Child-like Dreaming

It seems everywhere I turn I am surrounded by another couple with a new born baby. Today I ate lunch at Cracker Barrel. Next to me was a two year old-curly brown hair-blue eyed girl. She was beautiful. Her baby teeth were coming in and she didn’t know how not to smile. Sitting forward in a high chair made no sense to her. She kept turning around and high fiving me at my table. Who am I to say no to such as request?!

Sitting next to her made me start thinking about how simple yet freeing this child’s outlook on life was. I immediately thought about my six month old nephew and how he sees and interprets life. Children dream big. They live life big. They are completely submissive to their parents because they don’t have the ability to function appropriately to sustain their life, yet in the midst of their dependency they still find time to dream big. I guess it is because they have not learned to view life as scenery – as a simple back-drop while moving from one object to another. They are still immersed in the present, up to their eyes in colors, up to their ears in sounds, with fingertips that ache to touch everything and tongues to lick whatever their arms can hold. Children employ all of their senses. They take in the world and in turn allow themselves to dream big.

In short, children have imaginations. Our Christianized word for this is Revelation.

Maybe this is what Jesus means when he says the Kingdom of God is for children.

Isn’t the church’s job an imaginative one? Aren’t church members and Christ-confessors always attempting to form mental pictures of the self, the neighbor, the world, the future, and to envision new realities that are both engaging and transforming?

So why are children so much better at it than we are?

Have we as adults really been so overwhelmed by reality that it has caused us to lose our imagination or our revelation? Children look at stars and see hole punches in the sky and use combs for finding sea shells in the sand. Children’s imagination not only brings a level of joy and foolishness to their present life but it also demands an action on their part. Children dream big and then explore that dream.

There is something powerful here that we adults seem to miss. Reality, probability, and certainty have no place in the world of imagination. Literally, anything goes. What would the church look like if we allowed ourselves to re-imagine like we did as a child? We might just get a revelation from God.

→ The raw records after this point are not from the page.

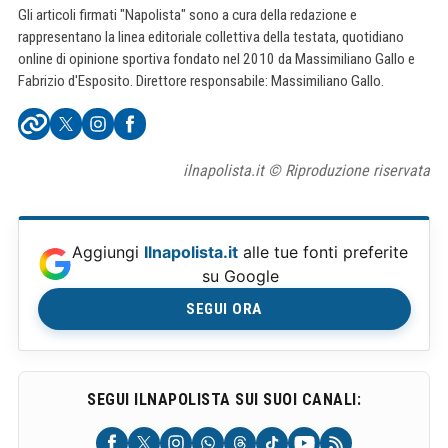
Gli articoli firmati "Napolista" sono a cura della redazione e
rappresentano la linea editoriale collettiva della testata, quotidiano
online di opinione sportiva fondato nel 2010 da Massimiliano Gallo e
Fabrizio d'Esposito. Direttore responsabile: Massimiliano Gallo.
ilnapolista.it © Riproduzione riservata
Aggiungi
Ilnapolista.it
alle tue fonti preferite
su Google
SEGUI ORA
SEGUI ILNAPOLISTA SUI SUOI CANALI:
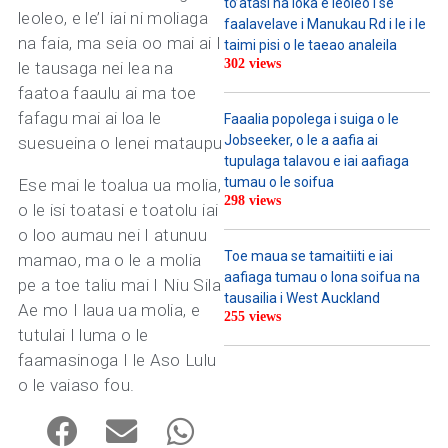
to’atasi na loka e leoleo i se
leoleo, e le’I iai ni moliaga
faalavelave i Manukau Rd i le i le
na faia, ma seia oo mai ai I
taimi pisi o le taeao analeila
302 views
le tausaga nei lea na
faatoa faaulu ai ma toe
fafagu mai ai loa le
Faaalia popolega i suiga o le
Jobseeker, o le a aafia ai
suesueina o lenei mataupu
tupulaga talavou e iai aafiaga
tumau o le soifua
Ese mai le toalua ua molia,
298 views
o le isi toatasi e toatolu iai
o loo aumau nei I atunuu
Toe maua se tamaitiiti e iai
mamao, ma o le a molia
aafiaga tumau o lona soifua na
pe a toe taliu mai I Niu Sila
tausailia i West Auckland
Ae mo I laua ua molia, e
255 views
tutulai I luma o le
faamasinoga I le Aso Lulu
o le vaiaso fou.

Barbara Brown Taylor says,
In this imaginative act, we are grasped whole. Revelation is not a matter of thinking or feeling, intuiting or sensing, working on the left side of the brain or the right. It is a shocking gift of new insight that obliterates such distinctions, grabbing us by our labels and turning us around, so that when we are set back down again we see everything from a new angle.
We would reason differently, feel differently, and act differently. Imagination does more than affect us; it effects change in our lives. I implore you to never lose your child-like faith. It is what reveals a world of God’s love to you and allows you to play in that world with God.

Comments

Anonymous said…
JBO - a wonderful word for a world too caught in fear. If only we could trust that ABBA is there and we have nothing to fear. We are in His care and His grace is free. That could free us indeed!